• Task 1:
In the discussion of the roguelike's design, condense the paragraph that begins "The overall simulation architecture I'm exploring" into a short bulleted list that keeps its main facts.
• Task 2:
Carry on the discussion of the roguelike's design, starting right after its final sentence.

• Selected extract:
++++++

Sounds interesting. Is the game open source? Published anywhere?
Not at this moment. I intend to publish it under GPLv3, after I get the MVP done.
I'd be interested in how you attempt this. Is it all in lisp?

It might be hard to integrate related things, e.g. physical simulation/kinematics <- related to collisions, and maybe sight/hearing <- related to rendering; Which is all great if information flows one way, as a tree, but maybe complicated if it's a graph with intercommunication.

I thought about this before, and figured maybe the design could be initially very loose (and inefficient), but then a constraint-solver could wire things up as needed, i.e. pre-calculate concerns/dependencies.

Another idea, since you mention "logs" as a GF: AOP - using " join points" to declaratively annotate code. This better handles code that is less of a "module" (appropriate for functions and libraries) and more of a cross-cutting "aspect" like logging. This can also get hairy though: could you treated "(bad-path) exception handling" as an aspect? what about "security"?

> I'd be interested in how you attempt this. Is it all in lisp?

Yes, it's all in Common Lisp.

> It might be hard to integrate related things, e.g. physical simulation/kinematics <- related to collisions, and maybe sight/hearing <- related to rendering;

It is, and I'm cheating a bit here. One simplification is that I'm writing a primarily text-based roguelike, so I don't have to bother with a lot of issues common to real-time 3D games. I can pick and choose the level of details I want to go (e.g. whether to handle collisions at a tile granularity, or to introduce sub-tile coordinates and maybe even some kind of object shape representation).

> Which is all great if information flows one way, as a tree, but maybe complicated if it's a graph with intercommunication.

The overall simulation architecture I'm exploring in this project is strongly event-based. The "game frame" is basically pulling events from a queue and executing them until the queue is empty, at which point the frame is considered concluded, and simulation time advances forward. It doesn't use a fixed time step - instead, when a simulation frame starts, the code looks through "actions" scheduled for game "actors" to find the one that will complete soonest, and moves the simulation clock to the completion time of that action. Then the action completion handler fires, which is the proper start of frame - completion handler will queue some events, and handlers of those events will queue those events, and the code just keeps processing events until the queue empties again, completing the simulation frame.

Structure-wise, simulation GF defines the concept of "start frame" and "end frame" (as events), "game clock" (as query) and ability to shift it (as event handler), but it's the actions GF that contains the computation of next action time. So, simulation GF knows how to tell and move time, but actions GF tells it where to move it to.

This is all supported by an overcomplicated event loop that lets GFs provide hints for handler ordering, but also separates each event handling process into four chains: pre-commit, commit, post-commit and abort. Pre-commit handlers fire first, filling event structure with data and performing validation. Then, commit handlers apply direct consequences of event to the real world - they alter the gameplay state. Then, post-commit handlers process further consequences of an event "actually happening". Alternatively, abort handlers process situations when an event was rejected during earlier chains. All of them can enqueue further events to be processed this frame.

++++++

• Records provided:

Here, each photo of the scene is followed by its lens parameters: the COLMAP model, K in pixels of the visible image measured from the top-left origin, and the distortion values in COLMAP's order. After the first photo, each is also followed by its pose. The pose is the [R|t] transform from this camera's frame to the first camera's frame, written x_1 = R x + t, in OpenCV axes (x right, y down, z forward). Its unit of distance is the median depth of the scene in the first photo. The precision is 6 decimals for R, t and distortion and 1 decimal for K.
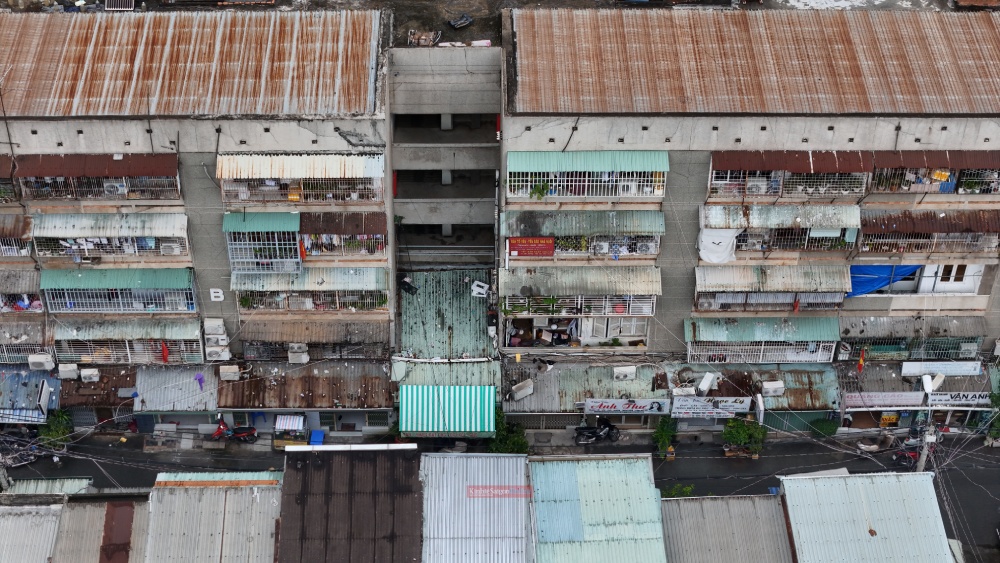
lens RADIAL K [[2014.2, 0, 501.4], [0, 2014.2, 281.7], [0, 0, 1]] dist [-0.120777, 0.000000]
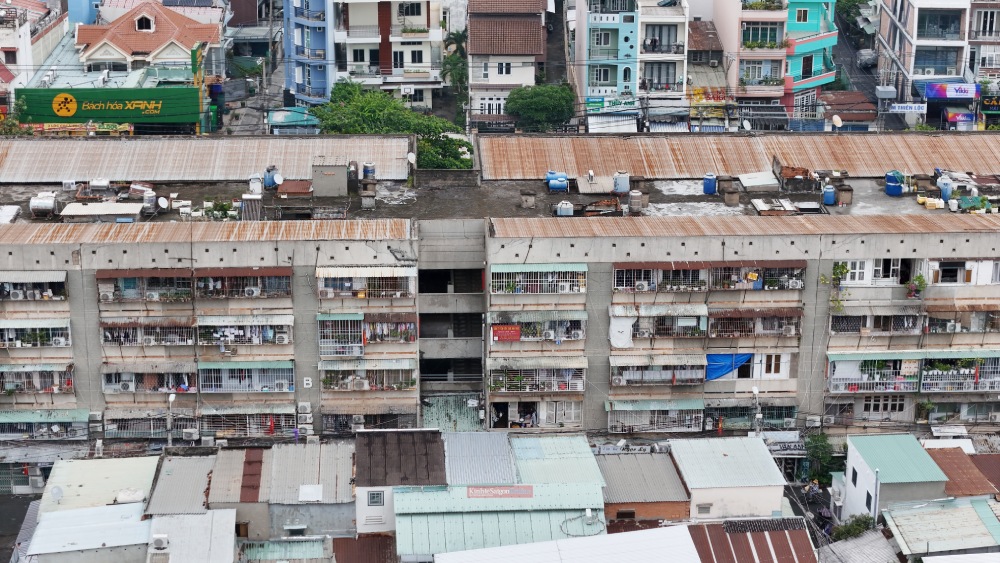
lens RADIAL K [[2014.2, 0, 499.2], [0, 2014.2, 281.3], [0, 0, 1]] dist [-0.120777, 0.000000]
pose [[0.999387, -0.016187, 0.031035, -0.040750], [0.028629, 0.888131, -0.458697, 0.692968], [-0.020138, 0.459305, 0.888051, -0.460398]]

++++++

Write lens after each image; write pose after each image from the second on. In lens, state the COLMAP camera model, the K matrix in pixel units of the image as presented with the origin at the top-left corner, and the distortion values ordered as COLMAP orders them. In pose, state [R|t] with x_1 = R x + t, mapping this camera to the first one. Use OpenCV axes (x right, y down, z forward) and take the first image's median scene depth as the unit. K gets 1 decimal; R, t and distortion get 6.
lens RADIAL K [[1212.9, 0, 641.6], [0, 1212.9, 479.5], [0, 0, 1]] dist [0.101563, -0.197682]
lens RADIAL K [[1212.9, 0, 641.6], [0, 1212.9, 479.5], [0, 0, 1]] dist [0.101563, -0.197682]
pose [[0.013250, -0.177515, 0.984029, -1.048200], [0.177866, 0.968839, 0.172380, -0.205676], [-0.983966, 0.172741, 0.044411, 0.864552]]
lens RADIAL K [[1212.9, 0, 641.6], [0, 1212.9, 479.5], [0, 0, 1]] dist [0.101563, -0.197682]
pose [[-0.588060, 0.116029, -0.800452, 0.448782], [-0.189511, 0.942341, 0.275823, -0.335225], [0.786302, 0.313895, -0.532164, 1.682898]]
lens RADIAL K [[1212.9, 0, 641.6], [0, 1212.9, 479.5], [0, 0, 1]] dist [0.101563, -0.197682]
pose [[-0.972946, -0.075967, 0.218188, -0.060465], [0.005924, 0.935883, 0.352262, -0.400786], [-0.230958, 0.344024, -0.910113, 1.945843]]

++++++

• Reply 1:
- The simulation architecture is strongly event-based.
- A "game frame" pulls events from a queue and executes them until the queue is empty. The frame then ends and simulation time advances.
- There is no fixed time step.
- When a frame starts, the code checks the "actions" scheduled for game "actors," finds the one that will complete soonest, and moves the simulation clock to that action's completion time.
- That action's completion handler fires, which properly starts the frame.
- The completion handler queues events. Their handlers queue further events, and processing continues until the queue empties, which completes the frame.

• Reply 2:
So, for example, when you fire a gun, pre-commit handlers will ensure you're able to do it, and reject the event if you can't. If the event is rejected, abort chain will handle informing you that you failed to fire. Otherwise, the commit handlers will instantiate an appropriate projectile. Post-commit handlers may spawn events related to the weapon being fired, such as informing nearby enemies about the discharge.

This means that e.g. if I want to implement "ammunition" feature, I can make an appropriate GF that attaches a pre-commit handler to fire event - checking if you have bullets left and rejecting the event if you don't (events rejected in pre-commit stage are considered to "have never happened"), and a post-commit handler on the same event to decrease your ammo count. The GF is also responsible for defining appropriate components that store ammo count, so that (in classical ECS style) your "gun" entity can use it to keep track of ammunition. It also provides code for querying the current count, for other GFs that may care about it for some reason (and the UI rendering code).

> I thought about this before, and figured maybe the design could be initially very loose (and inefficient), but then a constraint-solver could wire things up as needed...

I've gone down roads similar to this. Long story short - the architecture solves for a lower priority class of problem, w/r to games, so it doesn't pay a great dividend, and you add a combination of boilerplate and dynamism that slows down development.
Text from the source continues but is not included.